Seul, cet orphelin n’a aucune chance. Encore trop petit pour se nourrir d’herbe, il dépend entièrement du lait de sa mère, et sans elle va lentement se déhydrater et mourir de faim. Incapable de générer sa propre chaleur corporelle (il dépend de celle de sa mère), il peut également mourir de froid.
Pourtant, ces bébés marsupiaux peuvent être sauvés si un humain leur vient en aide. Et là, c’est à vous de mettre la main à la pâte.
Venir en aide à un de ces bébés est une opération simple à la portée de tous, et commence ainsi : quand vous voyez un roadkill sur la route, arrêtez-vous.
N’essayez surtout pas de prendre soin d’un orphelin vous-mêmes. Cela demande bien des connaissances ! Par exemple, saviez-vous qu’il ne faut pas leur donner de lait de vache ? Les marsupiaux produisent en effet un lait différent (riche en gras et protéines, mais à très faible teneur en lactose), et ne sont pas conçus pour digérer celui auquel nous humains sommes habitués. Leur donner de tels aliments peut mener à de graves problèmes rénaux, souvent fatals…
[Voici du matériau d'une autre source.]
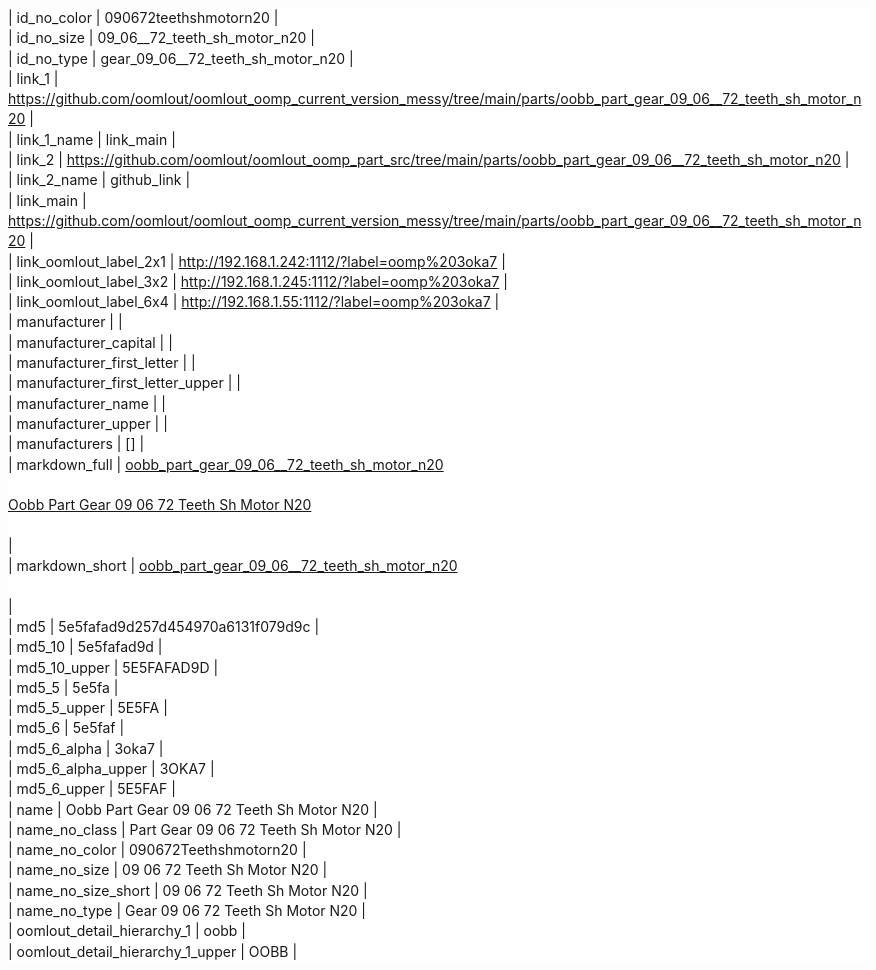 | id_no_color | 090672teethshmotorn20 |  
| id_no_size | 09_06__72_teeth_sh_motor_n20 |  
| id_no_type | gear_09_06__72_teeth_sh_motor_n20 |  
| link_1 | https://github.com/oomlout/oomlout_oomp_current_version_messy/tree/main/parts/oobb_part_gear_09_06__72_teeth_sh_motor_n20 |  
| link_1_name | link_main |  
| link_2 | https://github.com/oomlout/oomlout_oomp_part_src/tree/main/parts/oobb_part_gear_09_06__72_teeth_sh_motor_n20 |  
| link_2_name | github_link |  
| link_main | https://github.com/oomlout/oomlout_oomp_current_version_messy/tree/main/parts/oobb_part_gear_09_06__72_teeth_sh_motor_n20 |  
| link_oomlout_label_2x1 | http://192.168.1.242:1112/?label=oomp%203oka7 |  
| link_oomlout_label_3x2 | http://192.168.1.245:1112/?label=oomp%203oka7 |  
| link_oomlout_label_6x4 | http://192.168.1.55:1112/?label=oomp%203oka7 |  
| manufacturer |  |  
| manufacturer_capital |  |  
| manufacturer_first_letter |  |  
| manufacturer_first_letter_upper |  |  
| manufacturer_name |  |  
| manufacturer_upper |  |  
| manufacturers | [] |  
| markdown_full | [oobb_part_gear_09_06__72_teeth_sh_motor_n20](https://github.com/oomlout/oomlout_oomp_current_version_messy/tree/main/parts/oobb_part_gear_09_06__72_teeth_sh_motor_n20)<br>[](https://github.com/oomlout/oomlout_oomp_current_version_messy/tree/main/parts/oobb_part_gear_09_06__72_teeth_sh_motor_n20)<br>[Oobb Part Gear 09 06  72 Teeth Sh Motor N20](https://github.com/oomlout/oomlout_oomp_current_version_messy/tree/main/parts/oobb_part_gear_09_06__72_teeth_sh_motor_n20)<br><br> |  
| markdown_short | [oobb_part_gear_09_06__72_teeth_sh_motor_n20](https://github.com/oomlout/oomlout_oomp_current_version_messy/tree/main/parts/oobb_part_gear_09_06__72_teeth_sh_motor_n20)<br><br> |  
| md5 | 5e5fafad9d257d454970a6131f079d9c |  
| md5_10 | 5e5fafad9d |  
| md5_10_upper | 5E5FAFAD9D |  
| md5_5 | 5e5fa |  
| md5_5_upper | 5E5FA |  
| md5_6 | 5e5faf |  
| md5_6_alpha | 3oka7 |  
| md5_6_alpha_upper | 3OKA7 |  
| md5_6_upper | 5E5FAF |  
| name | Oobb Part Gear 09 06  72 Teeth Sh Motor N20 |  
| name_no_class | Part Gear 09 06  72 Teeth Sh Motor N20 |  
| name_no_color | 090672Teethshmotorn20 |  
| name_no_size | 09 06  72 Teeth Sh Motor N20 |  
| name_no_size_short | 09 06  72 Teeth Sh Motor N20 |  
| name_no_type | Gear 09 06  72 Teeth Sh Motor N20 |  
| oomlout_detail_hierarchy_1 | oobb |  
| oomlout_detail_hierarchy_1_upper | OOBB |  
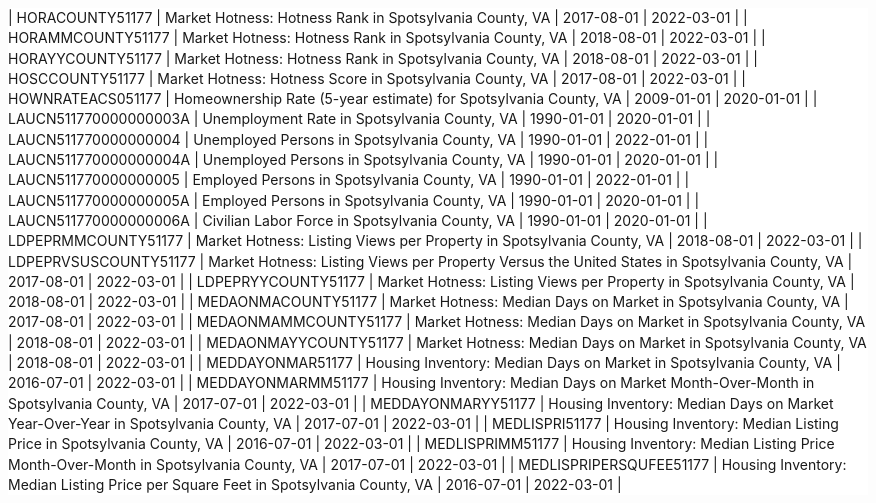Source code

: | HORACOUNTY51177           | Market Hotness: Hotness Rank in Spotsylvania County, VA                                                                                                                          | 2017-08-01          | 2022-03-01        |
| HORAMMCOUNTY51177         | Market Hotness: Hotness Rank in Spotsylvania County, VA                                                                                                                          | 2018-08-01          | 2022-03-01        |
| HORAYYCOUNTY51177         | Market Hotness: Hotness Rank in Spotsylvania County, VA                                                                                                                          | 2018-08-01          | 2022-03-01        |
| HOSCCOUNTY51177           | Market Hotness: Hotness Score in Spotsylvania County, VA                                                                                                                         | 2017-08-01          | 2022-03-01        |
| HOWNRATEACS051177         | Homeownership Rate (5-year estimate) for Spotsylvania County, VA                                                                                                                 | 2009-01-01          | 2020-01-01        |
| LAUCN511770000000003A     | Unemployment Rate in Spotsylvania County, VA                                                                                                                                     | 1990-01-01          | 2020-01-01        |
| LAUCN511770000000004      | Unemployed Persons in Spotsylvania County, VA                                                                                                                                    | 1990-01-01          | 2022-01-01        |
| LAUCN511770000000004A     | Unemployed Persons in Spotsylvania County, VA                                                                                                                                    | 1990-01-01          | 2020-01-01        |
| LAUCN511770000000005      | Employed Persons in Spotsylvania County, VA                                                                                                                                      | 1990-01-01          | 2022-01-01        |
| LAUCN511770000000005A     | Employed Persons in Spotsylvania County, VA                                                                                                                                      | 1990-01-01          | 2020-01-01        |
| LAUCN511770000000006A     | Civilian Labor Force in Spotsylvania County, VA                                                                                                                                  | 1990-01-01          | 2020-01-01        |
| LDPEPRMMCOUNTY51177       | Market Hotness: Listing Views per Property in Spotsylvania County, VA                                                                                                            | 2018-08-01          | 2022-03-01        |
| LDPEPRVSUSCOUNTY51177     | Market Hotness: Listing Views per Property Versus the United States in Spotsylvania County, VA                                                                                   | 2017-08-01          | 2022-03-01        |
| LDPEPRYYCOUNTY51177       | Market Hotness: Listing Views per Property in Spotsylvania County, VA                                                                                                            | 2018-08-01          | 2022-03-01        |
| MEDAONMACOUNTY51177       | Market Hotness: Median Days on Market in Spotsylvania County, VA                                                                                                                 | 2017-08-01          | 2022-03-01        |
| MEDAONMAMMCOUNTY51177     | Market Hotness: Median Days on Market in Spotsylvania County, VA                                                                                                                 | 2018-08-01          | 2022-03-01        |
| MEDAONMAYYCOUNTY51177     | Market Hotness: Median Days on Market in Spotsylvania County, VA                                                                                                                 | 2018-08-01          | 2022-03-01        |
| MEDDAYONMAR51177          | Housing Inventory: Median Days on Market in Spotsylvania County, VA                                                                                                              | 2016-07-01          | 2022-03-01        |
| MEDDAYONMARMM51177        | Housing Inventory: Median Days on Market Month-Over-Month in Spotsylvania County, VA                                                                                             | 2017-07-01          | 2022-03-01        |
| MEDDAYONMARYY51177        | Housing Inventory: Median Days on Market Year-Over-Year in Spotsylvania County, VA                                                                                               | 2017-07-01          | 2022-03-01        |
| MEDLISPRI51177            | Housing Inventory: Median Listing Price in Spotsylvania County, VA                                                                                                               | 2016-07-01          | 2022-03-01        |
| MEDLISPRIMM51177          | Housing Inventory: Median Listing Price Month-Over-Month in Spotsylvania County, VA                                                                                              | 2017-07-01          | 2022-03-01        |
| MEDLISPRIPERSQUFEE51177   | Housing Inventory: Median Listing Price per Square Feet in Spotsylvania County, VA                                                                                               | 2016-07-01          | 2022-03-01        |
Pour terminer, si la pensée d’aller vérifier la poche d’un animal mort vous dégoûte, pensez à laisser une paire de gants en plastique et du savon anti-bactériel dans votre voiture : avec ces mesures d’hygiène élémentaires, vous n’avez absolument rien à craindre. Et surtout, surtout rappelez-vous : un seul petit bébé sauvé justifie bien des efforts.
En plus des orphelins à sauver, il peut également arriver de rencontrer un animal adulte et blessé. Dans ce cas là, la procédure à suivre est différente, à commencez par la règle d’or : laissez le tranquille !
Eh oui, si les bébés/jeunes ont besoin d’être récupéré et réchauffé sans plus attendre, ce n’est pas le cas des adultes. Outre le fait qu’ils sont capables de maintenir leur température corporelle par eux-mêmes, les adultes sont également beaucoup plus stressés par la présence humaine. Le but du jeu est donc d’appeler les autorités tout en gardant un oeil sur l’animal… à distance (une 20aine de mètres idéalement).
N’approchez pas plus que nécessaire et ne touchez pas un adulte blessé. Le stress d’être manipulé par un humain alors qu’ils sont dans un état vulnérable (et peut-être incapables de bouger) peut déclencher chez eux une réaction si violente qu’elle est susceptible de leur causer des dégâts internes irréparables.
Pour terminer, si un adulte blessé a un bébé dans sa poche, laissez le lui. Le bébé est en sécurité dans la poche de son parent tant que celui-ci est en vie, et tenter de les séparer provoquerait seulement un grave traumatisme chez le parent comme l’enfant.
Salut ! Dans la vraie vie, quand je ne me cache pas derrière mon sobriquet de brosse à dents, je m'appelle Stef.
Je viens de la Réunion, j'ai étudié à Montpellier, et je suis partie en Australie pour la première fois en 2006. J'avais 22 ans.
Depuis, on ne m'arrête plus, et je vis actuellement à Auckland, Nouvelle-Zélande. Tu as des questions ou envie de discuter ? Ecris-moi !
Un petit truc à rajouter je pense : si vous venez d’écraser un animal, que vous êtes sûr qu’il est mort, prenez votre paire de gants et jetez-le sur le bas-côté. Ca évitera qu’un animal se nourrisse de lui et se fasse écraser à son tour, notamment les diables de Tasmanie qui sont des carnassiers et donc adorent les roadkills et se font écraser pendant qu’ils en mangent.
Tout à fait. Dans l’outback, ce problème touche beaucoup les rapaces, entre autres les grands aigles (wedge-tailed) qui ont besoin de temps pour décoller.
Ouais c’est d’ailleurs comme ça que j’ai vu mon premier white-bellied sea eagle en Tasmanie, qui bouffait un wallaby en plein milieu de la route, heureusement on roulait pas vite et il a pu s’envoler.